I recently had to enable schema validation on incoming requests on a Soap API running on Zend Soap. We were having noticeably worse performance with schema validation than without – and found out that it was because of the import tag pulling in the Soap envelope schema for every request:
<xsd:import namespace="http://schemas.xmlsoap.org/soap/envelope/" schemaLocation="http://schemas.xmlsoap.org/soap/envelope/"/>
My first thought was to match all the schemaLocations in the schemas and cache them manually, but it seemed to me there must be a better way..
There is and it’s called a catalog.
“What’s a catalog” I hear you say:
Basically it’s a lookup mechanism used when an entity (a file or a remote resource) references another entity. The catalog lookup is inserted between the moment the reference is recognized by the software (XML parser, stylesheet processing, or even images referenced for inclusion in a rendering) and the time where loading that resource is actually started.
So, it turns out libxml has catalog support. A catalog is basically an XML file that libxml will parse and use to map references. I was doing the schema validation with DomDocument::schemaValidate and since DomDocument uses libxml behind the scenes, this works for PHP as well. libxml2 per default looks for an xml catalog in /etc/xml/catalog and DomDocument is hardwired to that location as well. *
You can add XML catalogs with a little tool called xmlcatalog that comes with libxml (I think). The usage is pretty straightforward, call up the man page to get an overview or read it online. Here’s how I added a catalog to map the Soap envelope schema location to a local path:
1. Create /etc/xml if it doesn’t yet exist.

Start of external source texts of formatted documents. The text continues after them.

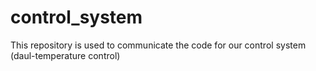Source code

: # control_system
This repository is used to communicate the code for our control system (daul-temperature control)
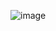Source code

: ![image](https://github.com/FariaAfrose/30-Days-Of-JS-Practice/assets/154304357/d68738be-19c9-46cb-a9db-dbcdc08b884f)

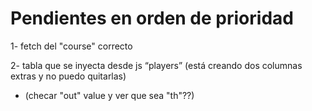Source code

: # Pendientes en orden de prioridad

1- fetch del "course" correcto

2- tabla que se inyecta desde js “players” (está creando dos columnas extras y no puedo quitarlas)
* (checar "out" value y ver que sea "th"??)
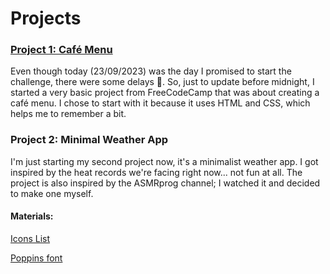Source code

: # Projects



### <a href="https://github.com/juutadei/100DaysCodeChallenge/tree/main/Projects/Project1%20-%20Coffee_Menu">Project 1: Café Menu</a>

Even though today (23/09/2023) was the day I promised to start the challenge, there were some delays :eyes:. So, just to update before midnight, I started a very basic project from FreeCodeCamp that was about creating a café menu. I chose to start with it because it uses HTML and CSS, which helps me to remember a bit.


### Project 2: Minimal Weather App

I'm just starting my second project now, it's a minimalist weather app. I got inspired by the heat records we're facing right now... not fun at all. The project is also inspired by the ASMRprog channel; I watched it and decided to make one myself.
#### Materials:
<a href="https://boxicons.com/usage">Icons List</a>
<p><a href="https://fonts.google.com/specimen/Poppins?query=popp">Poppins font</a></p>
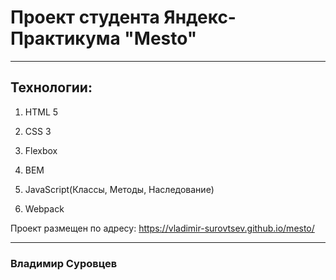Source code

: # Проект студента Яндекс-Практикума "Mesto"

___________________________

## Технологии:

1. HTML 5

2. CSS 3

3. Flexbox

4. BEM

5. JavaScript(Классы, Методы, Наследование)

6. Webpack

Проект размещен по адресу: https://vladimir-surovtsev.github.io/mesto/

___________________________

### Владимир Суровцев
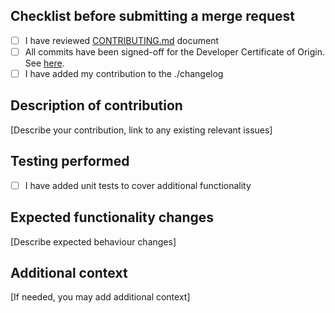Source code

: ## Checklist before submitting a merge request

- [ ] I have reviewed [CONTRIBUTING.md](https://github.com/pogi7/dx-tips/blob/main/CONTRIBUTING.md) document
- [ ] All commits have been signed-off for the Developer Certificate of Origin. See [here](https://github.com/pogi7/dx-tips/blob/main/CONTRIBUTING.md#developer-certificate-of-origin).
- [ ] I have added my contribution to the ./changelog

## Description of contribution

[Describe your contribution, link to any existing relevant issues]

## Testing performed

<!-- If needed, describe additional testing that was performed for any changes -->

- [ ] I have added unit tests to cover additional functionality


## Expected functionality changes

[Describe expected behaviour changes]

## Additional context

[If needed, you may add additional context]
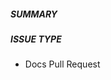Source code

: ##### SUMMARY

<!--- Describe the change below, including rationale -->

<!--- Add "Fixes #1234" if there is a corresponding issue -->

##### ISSUE TYPE

- Docs Pull Request
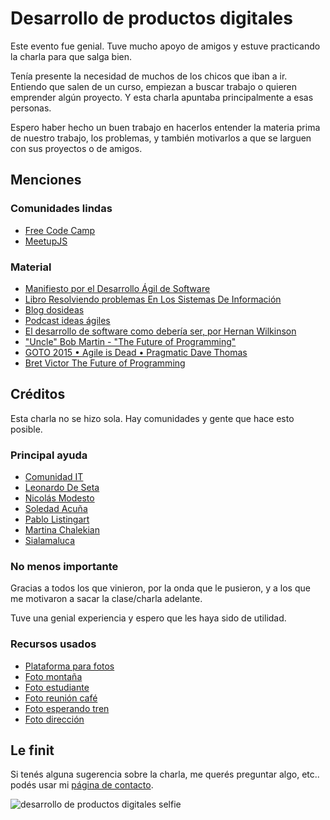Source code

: # Desarrollo de productos digitales
Este evento fue genial. Tuve mucho apoyo de amigos y estuve practicando la charla para que salga bien.

Tenía presente la necesidad de muchos de los chicos que iban a ir. Entiendo que salen de un curso, empiezan a buscar trabajo o quieren emprender algún proyecto. Y esta charla apuntaba principalmente a esas personas.

Espero haber hecho un buen trabajo en hacerlos entender la materia prima de nuestro trabajo, los problemas, y también motivarlos a que se larguen con sus proyectos o de amigos.

## Menciones

### Comunidades lindas
* [Free Code Camp](https://freecodecampba.org/chat/)
* [MeetupJS](https://slack.meetupjs.com.ar/)

### Material
* [Manifiesto por el Desarrollo Ágil de Software](https://agilemanifesto.org/iso/es/manifesto.html)
* [Libro Resolviendo problemas En Los Sistemas De Información](https://mega.nz/#!hfoSibrL!jAQcsvhZH7vu2LhiE_UPZXIl2227LXU7HMiFgFMrPb8)
* [Blog dosideas](https://dosideas.com/)
* [Podcast ideas ágiles](https://dosideas.com/podcast/ideasagiles)
* [El desarrollo de software como debería ser, por Hernan Wilkinson](https://youtu.be/lV9ozQbYEnc)
* ["Uncle" Bob Martin - "The Future of Programming"](https://youtu.be/ecIWPzGEbFc)
* [GOTO 2015 • Agile is Dead • Pragmatic Dave Thomas](https://youtu.be/a-BOSpxYJ9M)
* [Bret Victor The Future of Programming](https://youtu.be/8pTEmbeENF4)

## Créditos
Esta charla no se hizo sola. Hay comunidades y gente que hace esto posible.

### Principal ayuda
* [Comunidad IT](https://twitter.com/ComunidadITorg)
* [Leonardo De Seta](https://twitter.com/leonardodeseta)
* [Nicolás Modesto](https://twitter.com/Soy_NM)
* [Soledad Acuña](https://twitter.com/MSoledad_Acuna)
* [Pablo Listingart](https://twitter.com/plistingart)
* [Martina Chalekian](https://twitter.com/MartinaaC)
* [Sialamaluca](https://www.facebook.com/sialamaluca)

### No menos importante
Gracias a todos los que vinieron, por la onda que le pusieron, y a los que me motivaron a sacar la clase/charla adelante.

Tuve una genial experiencia y espero que les haya sido de utilidad.

### Recursos usados
* [Plataforma para fotos](https://unsplash.com)
* [Foto montaña](https://unsplash.com/photos/oQDqQjCCLoYs)
* [Foto estudiante](https://unsplash.com/photos/DVgSOznWH_M)
* [Foto reunión café](https://unsplash.com/photos/8SUJkSLW8AI)
* [Foto esperando tren](https://unsplash.com/photos/whrCX5hjKX0)
* [Foto dirección](https://unsplash.com/photos/2-HWopOOXP4)

## Le finit
Si tenés alguna sugerencia sobre la charla, me querés preguntar algo, etc.. podés usar mi [página de contacto](https://nperrin.io/contact?subject=algo+de+tu+charla).

![desarrollo de productos digitales selfie](/img/meetups/desarrollo-de-productos-digitales/norman-selfie-grupal-1.jpg)
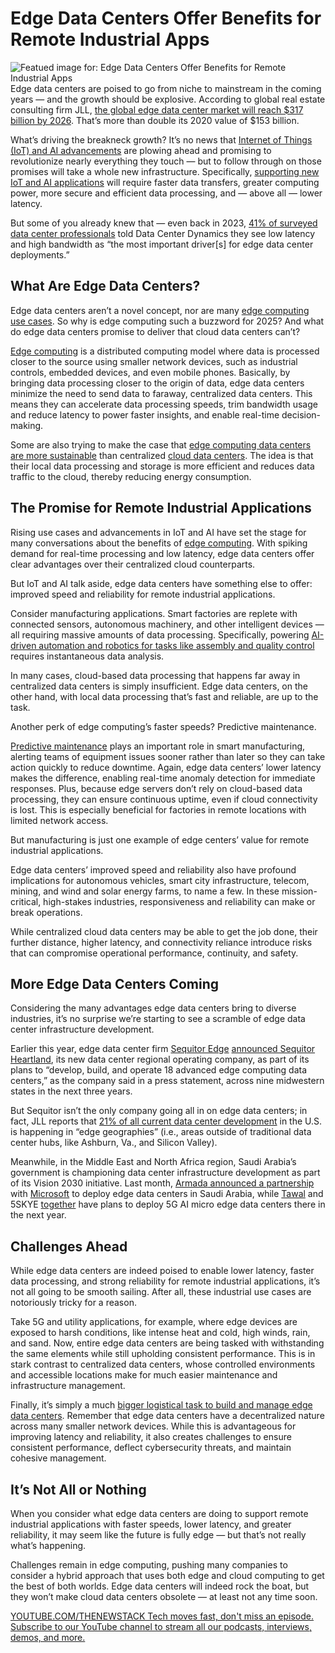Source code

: # Edge Data Centers Offer Benefits for Remote Industrial Apps
![Featued image for: Edge Data Centers Offer Benefits for Remote Industrial Apps](https://cdn.thenewstack.io/media/2025/03/4ee8286d-edge-data-centers-2-1024x576.jpg)
Edge data centers are poised to go from niche to mainstream in the coming years — and the growth should be explosive. According to global real estate consulting firm JLL, [the global edge data center market will reach $317 billion by 2026](https://www.us.jll.com/en/newsroom/global-edge-data-center-market-to-cross-300-billion-dollar-by-2026). That’s more than double its 2020 value of $153 billion.

What’s driving the breakneck growth? It’s no news that [Internet of Things (IoT) and AI advancements](https://cacm.acm.org/news/ai-upgrades-the-internet-of-things/) are plowing ahead and promising to revolutionize nearly everything they touch — but to follow through on those promises will take a whole new infrastructure. Specifically, [supporting new IoT and AI applications](https://thenewstack.io/how-to-support-developers-in-building-ai-workloads/) will require faster data transfers, greater computing power, more secure and efficient data processing, and — above all — lower latency.

But some of you already knew that — even back in 2023, [41% of surveyed data center professionals](https://www.itpro.com/infrastructure/data-centres/edge-data-center-demand-is-skyrocketing-and-generative-ai-and-iot-are-the-key-drivers-fueling-this-rapid-growth) told Data Center Dynamics they see low latency and high bandwidth as “the most important driver[s] for edge data center deployments.”

## What Are Edge Data Centers?
Edge data centers aren’t a novel concept, nor are many [edge computing use cases](https://thenewstack.io/edge-computing/7-edge-computing-uses-you-should-know/). So why is edge computing such a buzzword for 2025? And what do edge data centers promise to deliver that cloud data centers can’t?

[Edge computing](https://thenewstack.io/edge-computing/what-is-edge-computing/) is a distributed computing model where data is processed closer to the source using smaller network devices, such as industrial controls, embedded devices, and even mobile phones.
Basically, by bringing data processing closer to the origin of data, edge data centers minimize the need to send data to faraway, centralized data centers. This means they can accelerate data processing speeds, trim bandwidth usage and reduce latency to power faster insights, and enable real-time decision-making.

Some are also trying to make the case that [edge computing data centers are more sustainable](https://www.edgeir.com/the-role-of-edge-data-centers-in-edge-computing-20240225) than centralized [cloud data centers](https://thenewstack.io/why-software-developers-should-be-thinking-about-the-climate/). The idea is that their local data processing and storage is more efficient and reduces data traffic to the cloud, thereby reducing energy consumption.

## The Promise for Remote Industrial Applications
Rising use cases and advancements in IoT and AI have set the stage for many conversations about the benefits of [edge computing](https://thenewstack.io/edge-computing/). With spiking demand for real-time processing and low latency, edge data centers offer clear advantages over their centralized cloud counterparts.

But IoT and AI talk aside, edge data centers have something else to offer: improved speed and reliability for remote industrial applications.

Consider manufacturing applications. Smart factories are replete with connected sensors, autonomous machinery, and other intelligent devices — all requiring massive amounts of data processing. Specifically, powering [AI-driven automation and robotics for tasks like assembly and quality control](https://www.americanmachinist.com/automation-and-robotics/article/55138472/the-impact-of-ai-powered-robots-on-manufacturing-efficiency-and-quality-control-automation-technology) requires instantaneous data analysis.

In many cases, cloud-based data processing that happens far away in centralized data centers is simply insufficient. Edge data centers, on the other hand, with local data processing that’s fast and reliable, are up to the task.

Another perk of edge computing’s faster speeds? Predictive maintenance.

[Predictive maintenance](https://semiengineering.com/using-predictive-maintenance-to-boost-ic-manufacturing-efficiency/) plays an important role in smart manufacturing, alerting teams of equipment issues sooner rather than later so they can take action quickly to reduce downtime. Again, edge data centers’ lower latency makes the difference, enabling real-time anomaly detection for immediate responses.
Plus, because edge servers don’t rely on cloud-based data processing, they can ensure continuous uptime, even if cloud connectivity is lost. This is especially beneficial for factories in remote locations with limited network access.

But manufacturing is just one example of edge centers’ value for remote industrial applications.

Edge data centers’ improved speed and reliability also have profound implications for autonomous vehicles, smart city infrastructure, telecom, mining, and wind and solar energy farms, to name a few. In these mission-critical, high-stakes industries, responsiveness and reliability can make or break operations.

While centralized cloud data centers may be able to get the job done, their further distance, higher latency, and connectivity reliance introduce risks that can compromise operational performance, continuity, and safety.

## More Edge Data Centers Coming
Considering the many advantages edge data centers bring to diverse industries, it’s no surprise we’re starting to see a scramble of edge data center infrastructure development.

Earlier this year, edge data center firm [Sequitor Edge](https://sequitoredge.com/) [announced Sequitor Heartland](https://www.newsfilecorp.com/release/239967/Sequitor-Edge-Powers-the-Digital-Frontier-with-Edge-Computing-Data-Center-Launch), its new data center regional operating company, as part of its plans to “develop, build, and operate 18 advanced edge computing data centers,” as the company said in a press statement, across nine midwestern states in the next three years.

But Sequitor isn’t the only company going all in on edge data centers; in fact, JLL reports that [21% of all current data center development](https://www.us.jll.com/en/newsroom/global-edge-data-center-market-to-cross-300-billion-dollar-by-2026) in the U.S. is happening in “edge geographies” (i.e., areas outside of traditional data center hubs, like Ashburn, Va., and Silicon Valley).

Meanwhile, in the Middle East and North Africa region, Saudi Arabia’s government is championing data center infrastructure development as part of its Vision 2030 initiative. Last month, [Armada](https://www.armada.ai/)[ announced a partnership ](https://www.datacenterdynamics.com/en/news/armada-to-deploy-containerized-edge-data-centers-in-saudi-for-aramco/)with [Microsoft](https://news.microsoft.com/?utm_content=inline+mention) to deploy edge data centers in Saudi Arabia, while [Tawal](https://tawal.com.sa/en/index.html) and 5SKYE [together](https://developingtelecoms.com/telecom-technology/data-centres-networks/17654-data-centre-activity-continues-to-ramp-up-in-saudi-arabia.html) have plans to deploy 5G AI micro edge data centers there in the next year.

## Challenges Ahead
While edge data centers are indeed poised to enable lower latency, faster data processing, and strong reliability for remote industrial applications, it’s not all going to be smooth sailing. After all, these industrial use cases are notoriously tricky for a reason.

Take 5G and utility applications, for example, where edge devices are exposed to harsh conditions, like intense heat and cold, high winds, rain, and sand. Now, entire edge data centers are being tasked with withstanding the same elements while still upholding consistent performance. This is in stark contrast to centralized data centers, whose controlled environments and accessible locations make for much easier maintenance and infrastructure management.

Finally, it’s simply a much [bigger logistical task to build and manage edge data centers](https://www.datacenterfrontier.com/sponsored/article/55126230/in-the-age-of-data-centers-our-connected-future-still-needs-edge-computing). Remember that edge data centers have a decentralized nature across many smaller network devices. While this is advantageous for improving latency and reliability, it also creates challenges to ensure consistent performance, deflect cybersecurity threats, and maintain cohesive management.

## It’s Not All or Nothing
When you consider what edge data centers are doing to support remote industrial applications with faster speeds, lower latency, and greater reliability, it may seem like the future is fully edge — but that’s not really what’s happening.

Challenges remain in edge computing, pushing many companies to consider a hybrid approach that uses both edge and cloud computing to get the best of both worlds. Edge data centers will indeed rock the boat, but they won’t make cloud data centers obsolete — at least not any time soon.

[
YOUTUBE.COM/THENEWSTACK
Tech moves fast, don't miss an episode. Subscribe to our YouTube
channel to stream all our podcasts, interviews, demos, and more.
](https://youtube.com/thenewstack?sub_confirmation=1)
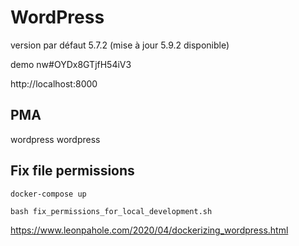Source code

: # WordPress

version par défaut 5.7.2 (mise à jour 5.9.2 disponible)

demo
nw#OYDx8GTjfH54iV3

http://localhost:8000

## PMA

wordpress
wordpress

## Fix file permissions

`docker-compose up`

`bash fix_permissions_for_local_development.sh`

https://www.leonpahole.com/2020/04/dockerizing_wordpress.html
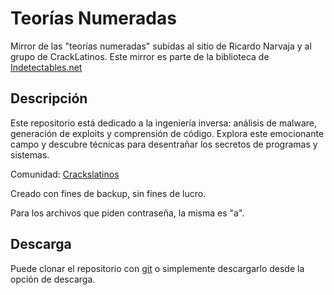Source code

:# Teorías Numeradas

Mirror de las "teorías numeradas" subidas al sitio de Ricardo Narvaja y al grupo de CrackLatinos. Este mirror es parte de la biblioteca de [Indetectables.net](https://indetectables.net/)

## Descripción

Este repositorio está dedicado a la ingeniería inversa: análisis de malware, generación de exploits y comprensión de código. Explora este emocionante campo y descubre técnicas para desentrañar los secretos de programas y sistemas.

Comunidad: [Crackslatinos](https://t.me/crackslatinos)

Creado con fines de backup, sin fines de lucro.

Para los archivos que piden contraseña, la misma es "a".

## Descarga

Puede clonar el repositorio con [git](https://git-scm.com/download/win) o simplemente descargarlo desde la opción de descarga.

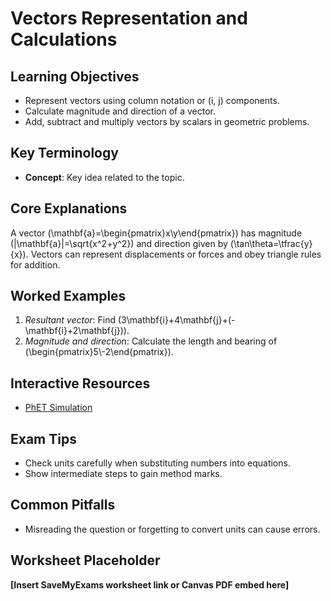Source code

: # Vectors Representation and Calculations

## Learning Objectives
- Represent vectors using column notation or \(i, j\) components.
- Calculate magnitude and direction of a vector.
- Add, subtract and multiply vectors by scalars in geometric problems.

## Key Terminology
- **Concept**: Key idea related to the topic.

## Core Explanations
A vector \(\mathbf{a}=\begin{pmatrix}x\\y\end{pmatrix}\) has magnitude \(|\mathbf{a}|=\sqrt{x^2+y^2}\) and direction given by \(\tan\theta=\tfrac{y}{x}\).  Vectors can represent displacements or forces and obey triangle rules for addition.

## Worked Examples
1. *Resultant vector*: Find \(3\mathbf{i}+4\mathbf{j}+(-\mathbf{i}+2\mathbf{j})\).
2. *Magnitude and direction*: Calculate the length and bearing of \(\begin{pmatrix}5\\-2\end{pmatrix}\).

## Interactive Resources
- [PhET Simulation](https://phet.colorado.edu/)

## Exam Tips
- Check units carefully when substituting numbers into equations.
- Show intermediate steps to gain method marks.

## Common Pitfalls
- Misreading the question or forgetting to convert units can cause errors.

## Worksheet Placeholder
**[Insert SaveMyExams worksheet link or Canvas PDF embed here]**
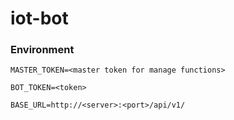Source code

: # iot-bot

### Environment
`MASTER_TOKEN=<master token for manage functions>`

`BOT_TOKEN=<token>`

`BASE_URL=http://<server>:<port>/api/v1/`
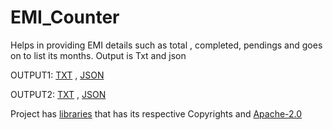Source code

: # EMI_Counter
Helps in providing EMI details such as total , completed, pendings and goes on to list its months. Output is Txt and json

OUTPUT1:
[TXT](https://github.com/dineshr93/EMI_Counter/blob/master/output/Dinesh_Car_EMI.txt) , 
[JSON](https://github.com/dineshr93/EMI_Counter/blob/master/output/Dinesh_Car_EMI.json)

OUTPUT2:
[TXT](https://github.com/dineshr93/EMI_Counter/blob/master/output/Dinesh_Insurance_EMI.txt) , 
[JSON](https://github.com/dineshr93/EMI_Counter/blob/master/output/Dinesh_Insurance_EMI.json)


Project has [libraries](https://github.com/dineshr93/EMI_Counter/blob/master/lib/) that has its respective Copyrights and 
[Apache-2.0](https://www.apache.org/licenses/LICENSE-2.0)
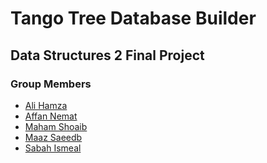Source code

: # Tango Tree Database Builder
## Data Structures 2 Final Project 

### Group Members 
- <a href="https://github.com/hurryingauto3">Ali Hamza</a>  
- <a href="https://github.com/AffanNemat">Affan Nemat</a>
- <a href="https://github.com/maham-patel">Maham Shoaib</a>
- <a href="https://github.com/healyyyyyy">Maaz Saeedb</a>
- <a href="https://github.com/sabahismail">Sabah Ismeal</a>

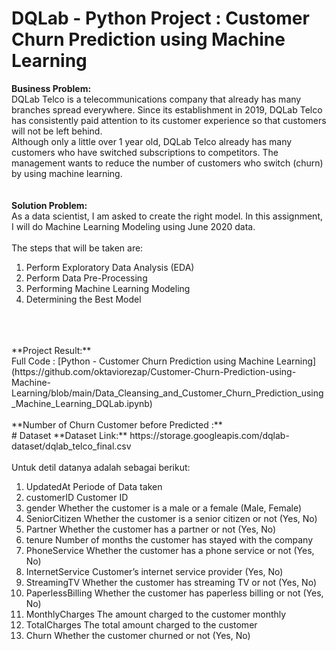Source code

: # DQLab - Python Project : Customer Churn Prediction using Machine Learning

**Business Problem:**
<br>DQLab Telco is a telecommunications company that already has many branches spread everywhere. Since its establishment in 2019, DQLab Telco has consistently paid attention to its customer experience so that customers will not be left behind.
<br>Although only a little over 1 year old, DQLab Telco already has many customers who have switched subscriptions to competitors. The management wants to reduce the number of customers who switch (churn) by using machine learning.
<br>
<br>
<br> **Solution Problem:**
<br>As a data scientist, I am asked to create the right model. In this assignment, I will do Machine Learning Modeling using June 2020 data.
<br>
<br>The steps that will be taken are:
1.    Perform Exploratory Data Analysis (EDA)
2.    Perform Data Pre-Processing
3.    Performing Machine Learning Modeling
4.    Determining the Best Model
<br>
<br>
<br> **Project Result:**
<br>Full Code : [Python - Customer Churn Prediction using Machine Learning](https://github.com/oktaviorezap/Customer-Churn-Prediction-using-Machine-Learning/blob/main/Data_Cleansing_and_Customer_Churn_Prediction_using_Machine_Learning_DQLab.ipynb)
<br>
<br> **Number of Churn Customer before Predicted :**
<br>
# Dataset
**Dataset Link:** https://storage.googleapis.com/dqlab-dataset/dqlab_telco_final.csv
<br>
<br>Untuk detil datanya adalah sebagai berikut:

1. UpdatedAt Periode of Data taken
2. customerID Customer ID
3. gender Whether the customer is a male or a female (Male, Female)
4. SeniorCitizen Whether the customer is a senior citizen or not (Yes, No)
5. Partner Whether the customer has a partner or not (Yes, No)
6. tenure Number of months the customer has stayed with the company
7. PhoneService Whether the customer has a phone service or not (Yes, No)
8. InternetService Customer’s internet service provider (Yes, No)
9. StreamingTV Whether the customer has streaming TV or not (Yes, No)
10. PaperlessBilling Whether the customer has paperless billing or not (Yes, No)
11. MonthlyCharges The amount charged to the customer monthly
12. TotalCharges The total amount charged to the customer
13. Churn Whether the customer churned or not (Yes, No)

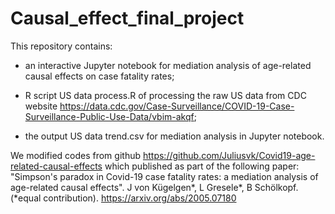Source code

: # Causal_effect_final_project




This repository contains:




* an interactive Jupyter notebook for mediation analysis of age-related causal effects on case fatality rates;

* R script US data process.R of processing the raw US data from CDC website https://data.cdc.gov/Case-Surveillance/COVID-19-Case-Surveillance-Public-Use-Data/vbim-akqf;

* the output US data trend.csv for mediation analysis in Jupyter notebook.


We modified codes from github https://github.com/Juliusvk/Covid19-age-related-causal-effects which published as part of the following paper:
"Simpson's paradox in Covid-19 case fatality rates: a mediation analysis of age-related causal effects". J von Kügelgen*, L Gresele*, B Schölkopf. (*equal contribution). https://arxiv.org/abs/2005.07180
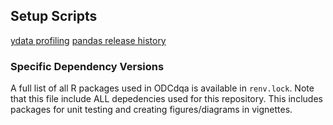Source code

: ## Setup Scripts

[ydata profiling](https://pypi.org/project/ydata-profiling/)
[pandas release history](https://pypi.org/project/pandas/#history)

### Specific Dependency Versions

A full list of all R packages used in ODCdqa is available in `renv.lock`. Note that this file include ALL depedencies used for this repository. This includes packages for unit testing and creating figures/diagrams in vignettes.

2. Copy the Soap envelope schema from http://schemas.xmlsoap.org/soap/envelope/ to a local path, let’s say /etc/xml/soap-envelope-1.1.xsd
3. Create the catalog file (if it doesn’t exist yet) and add our new rule:
xmlcatalog --create --noout --add "rewriteURI" "http://schemas.xmlsoap.org/soap/envelope/" \
The file created at /etc/xml/catalog should then look something like:
<!DOCTYPE catalog PUBLIC "-//OASIS//DTD Entity Resolution XML Catalog V1.0//EN" "http://www.oasis-open.org/committees/entity/release/1.0/catalog.dtd">
<rewriteURI uriStartString="http://schemas.xmlsoap.org/soap/envelope/" rewritePrefix="file:///etc/xml/soap_1.1_envelope.xsd"/>
4. Restart apache
Your schema validation should be quick as a flash after that.
* You can change this default location by setting the
XML_CATALOG_FILES environment variable.